THE PRICE OF ADMISSION by F. Scott Fitzgerald



Left: Image of Zelda published in Metropolitan Magazine in June 1922, accompanying her piece “Eulogy of a Flapper”. Right: A study of F. Scott Fitzgerald by Gordon Bryant, published in Shadowland magazine in 1921. – See more at:


(Source: F. Scott Fitzgerald: A Life in Letters; Image: F. Scott Fitzgerald.)


In 1938 the world was preparing for World War II. Fitzgerald lived in Culver City, California and was about to lose his very lucrative $1,250 per week contract with MGM as a screenwriter for the movies. On the 9th of November, 1938, a young woman named Frances Trumbell, sent the famous writer a story for review. That same night Germany looted and burned 7,500 Jewish businesses on “the night of broken class.” The young woman, a sophomore at Radcliffe University, wanted feedback from Fitzgerald.

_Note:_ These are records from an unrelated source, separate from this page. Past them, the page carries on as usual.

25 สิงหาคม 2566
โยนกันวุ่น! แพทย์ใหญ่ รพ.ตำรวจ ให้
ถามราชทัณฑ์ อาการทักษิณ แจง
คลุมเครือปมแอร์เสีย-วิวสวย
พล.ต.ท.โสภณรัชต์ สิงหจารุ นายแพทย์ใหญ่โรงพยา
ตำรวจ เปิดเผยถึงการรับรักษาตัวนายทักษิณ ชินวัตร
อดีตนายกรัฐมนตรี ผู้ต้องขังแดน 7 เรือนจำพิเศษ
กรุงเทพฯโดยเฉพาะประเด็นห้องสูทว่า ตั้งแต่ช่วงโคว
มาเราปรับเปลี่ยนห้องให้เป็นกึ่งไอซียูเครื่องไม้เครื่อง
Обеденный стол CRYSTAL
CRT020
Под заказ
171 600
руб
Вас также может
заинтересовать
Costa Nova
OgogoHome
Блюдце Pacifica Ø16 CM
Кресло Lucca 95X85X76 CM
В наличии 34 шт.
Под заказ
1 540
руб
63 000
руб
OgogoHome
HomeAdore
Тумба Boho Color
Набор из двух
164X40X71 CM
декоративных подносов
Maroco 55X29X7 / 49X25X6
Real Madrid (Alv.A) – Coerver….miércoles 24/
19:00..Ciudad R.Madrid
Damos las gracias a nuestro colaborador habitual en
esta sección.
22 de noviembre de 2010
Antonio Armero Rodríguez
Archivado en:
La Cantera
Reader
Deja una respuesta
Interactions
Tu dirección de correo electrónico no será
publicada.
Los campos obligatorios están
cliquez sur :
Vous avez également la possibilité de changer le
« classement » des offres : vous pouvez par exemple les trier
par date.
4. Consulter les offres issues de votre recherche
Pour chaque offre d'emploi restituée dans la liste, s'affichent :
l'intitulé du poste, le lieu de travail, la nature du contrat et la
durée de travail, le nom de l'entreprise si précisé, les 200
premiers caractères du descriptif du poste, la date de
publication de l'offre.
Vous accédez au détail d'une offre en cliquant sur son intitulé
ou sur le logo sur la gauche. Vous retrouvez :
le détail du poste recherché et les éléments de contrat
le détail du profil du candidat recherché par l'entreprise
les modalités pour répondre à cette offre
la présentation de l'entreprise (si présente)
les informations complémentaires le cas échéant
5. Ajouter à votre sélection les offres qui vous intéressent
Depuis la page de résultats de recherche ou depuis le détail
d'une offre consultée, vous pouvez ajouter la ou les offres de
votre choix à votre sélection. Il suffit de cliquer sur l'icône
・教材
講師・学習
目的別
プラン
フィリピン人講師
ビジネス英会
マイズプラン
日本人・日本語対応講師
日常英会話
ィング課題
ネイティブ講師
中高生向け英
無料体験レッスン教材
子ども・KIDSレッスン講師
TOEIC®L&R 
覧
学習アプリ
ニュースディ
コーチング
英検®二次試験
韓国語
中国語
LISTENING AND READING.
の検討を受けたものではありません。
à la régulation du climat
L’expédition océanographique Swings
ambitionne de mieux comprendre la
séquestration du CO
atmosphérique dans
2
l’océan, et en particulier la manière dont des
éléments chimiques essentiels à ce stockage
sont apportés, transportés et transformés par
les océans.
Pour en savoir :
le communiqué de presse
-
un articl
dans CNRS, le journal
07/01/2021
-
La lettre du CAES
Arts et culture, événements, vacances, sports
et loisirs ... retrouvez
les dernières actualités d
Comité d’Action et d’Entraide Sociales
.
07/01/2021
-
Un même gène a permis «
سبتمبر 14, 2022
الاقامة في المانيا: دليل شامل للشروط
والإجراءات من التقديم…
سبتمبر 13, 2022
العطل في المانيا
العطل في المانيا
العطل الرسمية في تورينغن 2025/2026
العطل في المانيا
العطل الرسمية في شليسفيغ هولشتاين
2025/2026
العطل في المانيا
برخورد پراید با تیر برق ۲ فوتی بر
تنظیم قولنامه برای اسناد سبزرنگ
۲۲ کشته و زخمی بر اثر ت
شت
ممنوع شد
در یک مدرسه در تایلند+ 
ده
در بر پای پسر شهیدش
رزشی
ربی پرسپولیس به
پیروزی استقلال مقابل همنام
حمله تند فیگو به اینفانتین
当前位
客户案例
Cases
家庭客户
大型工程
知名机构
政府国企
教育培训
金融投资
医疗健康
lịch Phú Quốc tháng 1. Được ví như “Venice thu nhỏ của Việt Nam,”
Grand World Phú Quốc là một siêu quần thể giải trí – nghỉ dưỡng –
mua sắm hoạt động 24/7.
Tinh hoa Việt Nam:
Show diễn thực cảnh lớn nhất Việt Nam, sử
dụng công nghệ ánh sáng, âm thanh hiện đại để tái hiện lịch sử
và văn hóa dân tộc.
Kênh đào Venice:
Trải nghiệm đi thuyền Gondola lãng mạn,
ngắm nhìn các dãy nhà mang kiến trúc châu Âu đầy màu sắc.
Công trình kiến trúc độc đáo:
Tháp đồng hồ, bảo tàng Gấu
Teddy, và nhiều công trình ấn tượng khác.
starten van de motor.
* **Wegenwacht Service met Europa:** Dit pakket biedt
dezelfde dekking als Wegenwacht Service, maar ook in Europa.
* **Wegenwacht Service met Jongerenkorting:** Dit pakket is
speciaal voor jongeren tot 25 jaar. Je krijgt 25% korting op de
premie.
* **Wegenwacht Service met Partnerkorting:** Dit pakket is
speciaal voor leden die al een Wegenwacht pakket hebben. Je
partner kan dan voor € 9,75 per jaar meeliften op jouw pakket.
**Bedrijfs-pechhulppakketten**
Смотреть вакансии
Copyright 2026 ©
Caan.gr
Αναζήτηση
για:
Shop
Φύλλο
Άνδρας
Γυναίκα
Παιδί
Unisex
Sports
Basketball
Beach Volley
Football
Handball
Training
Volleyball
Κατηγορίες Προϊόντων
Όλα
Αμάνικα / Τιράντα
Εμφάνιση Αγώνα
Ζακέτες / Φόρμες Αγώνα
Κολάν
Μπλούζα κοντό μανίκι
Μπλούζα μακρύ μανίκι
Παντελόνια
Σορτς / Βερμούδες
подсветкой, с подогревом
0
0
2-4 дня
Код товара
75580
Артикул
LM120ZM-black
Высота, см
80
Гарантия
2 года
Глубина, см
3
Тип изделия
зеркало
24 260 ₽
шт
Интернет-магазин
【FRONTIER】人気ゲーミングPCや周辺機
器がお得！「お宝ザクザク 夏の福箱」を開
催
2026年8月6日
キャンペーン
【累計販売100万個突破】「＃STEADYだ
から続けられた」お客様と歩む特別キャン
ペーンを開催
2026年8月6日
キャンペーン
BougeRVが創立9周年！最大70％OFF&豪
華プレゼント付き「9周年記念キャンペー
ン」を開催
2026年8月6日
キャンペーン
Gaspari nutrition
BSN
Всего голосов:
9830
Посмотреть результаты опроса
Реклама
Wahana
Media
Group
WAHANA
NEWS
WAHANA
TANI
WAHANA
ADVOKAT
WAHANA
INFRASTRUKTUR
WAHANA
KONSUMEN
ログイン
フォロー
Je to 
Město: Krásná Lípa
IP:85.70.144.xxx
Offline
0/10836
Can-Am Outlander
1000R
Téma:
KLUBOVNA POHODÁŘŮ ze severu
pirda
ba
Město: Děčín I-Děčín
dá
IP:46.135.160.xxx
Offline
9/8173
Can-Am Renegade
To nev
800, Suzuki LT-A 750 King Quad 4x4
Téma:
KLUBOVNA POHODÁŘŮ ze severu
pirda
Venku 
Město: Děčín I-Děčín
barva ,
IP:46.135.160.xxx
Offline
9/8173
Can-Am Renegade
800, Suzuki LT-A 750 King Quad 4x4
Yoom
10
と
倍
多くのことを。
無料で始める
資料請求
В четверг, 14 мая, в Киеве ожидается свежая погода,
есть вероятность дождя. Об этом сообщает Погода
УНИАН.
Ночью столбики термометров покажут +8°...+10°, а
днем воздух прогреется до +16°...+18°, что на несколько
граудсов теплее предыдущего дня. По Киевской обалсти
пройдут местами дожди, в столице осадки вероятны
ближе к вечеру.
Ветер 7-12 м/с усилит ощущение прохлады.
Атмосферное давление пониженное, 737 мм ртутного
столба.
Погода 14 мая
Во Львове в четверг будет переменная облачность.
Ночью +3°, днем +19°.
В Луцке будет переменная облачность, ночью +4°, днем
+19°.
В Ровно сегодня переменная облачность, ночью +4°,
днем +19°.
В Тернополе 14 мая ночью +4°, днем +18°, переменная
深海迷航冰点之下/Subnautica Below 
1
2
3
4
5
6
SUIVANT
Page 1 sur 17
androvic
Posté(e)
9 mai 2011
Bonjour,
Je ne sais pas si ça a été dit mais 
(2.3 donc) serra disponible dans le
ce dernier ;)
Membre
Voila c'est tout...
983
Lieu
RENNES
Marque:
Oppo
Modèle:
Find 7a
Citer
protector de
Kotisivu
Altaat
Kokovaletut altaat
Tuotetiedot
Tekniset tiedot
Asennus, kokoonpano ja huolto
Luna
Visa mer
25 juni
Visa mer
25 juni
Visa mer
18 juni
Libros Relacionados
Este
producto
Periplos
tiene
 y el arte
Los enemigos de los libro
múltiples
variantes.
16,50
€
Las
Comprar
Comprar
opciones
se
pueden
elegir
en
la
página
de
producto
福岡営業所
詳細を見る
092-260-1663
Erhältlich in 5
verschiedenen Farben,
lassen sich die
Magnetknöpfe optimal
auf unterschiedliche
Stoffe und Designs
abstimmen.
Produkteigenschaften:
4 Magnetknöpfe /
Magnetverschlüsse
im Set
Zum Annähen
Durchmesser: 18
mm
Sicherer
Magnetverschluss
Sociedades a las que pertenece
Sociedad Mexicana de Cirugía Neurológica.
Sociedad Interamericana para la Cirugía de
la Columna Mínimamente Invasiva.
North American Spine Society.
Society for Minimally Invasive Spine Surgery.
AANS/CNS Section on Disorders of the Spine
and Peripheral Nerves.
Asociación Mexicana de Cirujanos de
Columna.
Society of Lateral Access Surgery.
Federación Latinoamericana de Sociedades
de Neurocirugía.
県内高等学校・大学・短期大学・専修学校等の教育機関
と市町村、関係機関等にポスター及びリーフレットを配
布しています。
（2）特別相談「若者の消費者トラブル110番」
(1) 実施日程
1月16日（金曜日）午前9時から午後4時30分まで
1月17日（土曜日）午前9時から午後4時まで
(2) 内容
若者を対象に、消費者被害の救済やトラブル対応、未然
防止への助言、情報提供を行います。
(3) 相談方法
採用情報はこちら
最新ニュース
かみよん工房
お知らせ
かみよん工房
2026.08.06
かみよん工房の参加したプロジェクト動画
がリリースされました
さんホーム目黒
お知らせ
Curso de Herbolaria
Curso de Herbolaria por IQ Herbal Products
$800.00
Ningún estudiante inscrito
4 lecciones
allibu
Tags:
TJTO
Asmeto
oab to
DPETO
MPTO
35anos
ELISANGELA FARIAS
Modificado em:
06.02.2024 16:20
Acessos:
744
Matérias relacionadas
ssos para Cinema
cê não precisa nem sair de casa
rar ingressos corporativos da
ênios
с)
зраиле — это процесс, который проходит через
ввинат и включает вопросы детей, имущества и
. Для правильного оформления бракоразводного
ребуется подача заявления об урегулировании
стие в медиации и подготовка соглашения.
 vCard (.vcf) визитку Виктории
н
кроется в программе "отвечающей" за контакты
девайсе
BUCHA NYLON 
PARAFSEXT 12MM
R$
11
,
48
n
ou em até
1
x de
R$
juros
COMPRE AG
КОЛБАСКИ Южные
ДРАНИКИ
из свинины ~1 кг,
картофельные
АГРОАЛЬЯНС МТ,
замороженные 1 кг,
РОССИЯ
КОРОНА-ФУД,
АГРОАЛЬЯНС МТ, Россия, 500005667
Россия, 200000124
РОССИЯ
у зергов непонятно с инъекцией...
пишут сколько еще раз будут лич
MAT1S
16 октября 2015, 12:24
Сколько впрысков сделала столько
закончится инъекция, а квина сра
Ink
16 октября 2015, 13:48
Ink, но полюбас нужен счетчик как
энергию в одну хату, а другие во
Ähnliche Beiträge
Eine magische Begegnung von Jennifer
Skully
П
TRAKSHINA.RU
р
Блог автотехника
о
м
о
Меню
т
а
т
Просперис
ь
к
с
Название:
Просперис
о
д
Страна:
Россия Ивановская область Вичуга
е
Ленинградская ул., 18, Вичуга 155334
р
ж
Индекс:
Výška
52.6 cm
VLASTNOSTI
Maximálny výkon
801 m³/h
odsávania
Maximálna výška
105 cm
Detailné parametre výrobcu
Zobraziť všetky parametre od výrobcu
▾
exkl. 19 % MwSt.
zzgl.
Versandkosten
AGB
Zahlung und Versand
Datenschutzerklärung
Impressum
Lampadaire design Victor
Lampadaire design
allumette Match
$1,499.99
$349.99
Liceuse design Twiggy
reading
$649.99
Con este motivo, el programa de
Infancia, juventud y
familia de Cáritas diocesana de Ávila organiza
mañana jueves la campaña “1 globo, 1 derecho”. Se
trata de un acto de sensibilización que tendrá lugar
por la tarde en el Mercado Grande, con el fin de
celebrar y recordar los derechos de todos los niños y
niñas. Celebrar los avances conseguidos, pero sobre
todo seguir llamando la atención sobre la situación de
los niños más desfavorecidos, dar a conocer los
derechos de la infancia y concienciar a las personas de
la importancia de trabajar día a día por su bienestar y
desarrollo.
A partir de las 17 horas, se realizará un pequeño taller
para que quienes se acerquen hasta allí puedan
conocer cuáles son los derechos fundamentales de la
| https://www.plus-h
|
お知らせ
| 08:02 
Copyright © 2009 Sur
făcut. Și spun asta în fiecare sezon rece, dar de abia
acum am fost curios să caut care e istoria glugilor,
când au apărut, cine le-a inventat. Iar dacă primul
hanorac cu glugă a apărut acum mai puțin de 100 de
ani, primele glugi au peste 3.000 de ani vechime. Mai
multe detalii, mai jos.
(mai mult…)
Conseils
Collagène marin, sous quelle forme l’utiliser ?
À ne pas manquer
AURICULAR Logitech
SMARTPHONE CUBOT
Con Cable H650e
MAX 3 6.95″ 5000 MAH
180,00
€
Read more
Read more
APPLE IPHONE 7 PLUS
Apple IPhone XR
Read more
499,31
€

Fitsgerald was not impressed, though he said her writing was “smooth and agreeable and some of the pages are very apt and charming.”

History does not record how the young woman reacted to his letter. We can only imagine that she abandoned further attempt to become a writer when he said, “it doesn’t seem worthwhile to analyze why this story isn’t salable.”



November 9, 1938

Dear Frances:

I’ve read the story carefully and, Frances, I’m afraid the price for doing professional work is a good deal higher than you are prepared to pay at present. You’ve got to sell your heart, your strongest reactions, not the little minor things that only touch you lightly, the little experiences that you might tell at dinner. This is especially true when you begin to write, when you have not yet developed the tricks of interesting people on paper, when you have none of the technique which it takes time to learn. When, in short, you have only your emotions to sell.

This is the experience of all writers. It was necessary for Dickens to put into Oliver Twist the child’s passionate resentment at being abused and starved that had haunted his whole childhood. Ernest Hemingway’s first stories “In Our Time” went right down to the bottom of all that he had ever felt and known. In “This Side of Paradise” I wrote about a love affair that was still bleeding as fresh as the skin wound on a haemophile.

The amateur, seeing how the professional having learned all that he’ll ever learn about writing can take a trivial thing such as the most superficial reactions of three uncharacterized girls and make it witty and charming—the amateur thinks he or she can do the same. But the amateur can only realize his ability to transfer his emotions to another person by some such desperate and radical expedient as tearing your first tragic love story out of your heart and putting it on pages for people to see.

That, anyhow, is the price of admission. Whether you are prepared to pay it or, whether it coincides or conflicts with your attitude on what is “nice” is something for you to decide. But literature, even light literature, will accept nothing less from the neophyte. It is one of those professions that wants the “works.” You wouldn’t be interested in a soldier who was only a little brave.

In the light of this, it doesn’t seem worth while to analyze why this story isn’t saleable but I am too fond of you to kid you along about it, as one tends to do at my age. If you ever decide to tell your stories, no one would be more interested than,

Your old friend,

F. Scott Fitzgerald

P.S. I might say that the writing is smooth and agreeable and some of the pages very apt and charming. You have talent—which is the equivalent of a soldier having the right physical qualifications for entering West Point.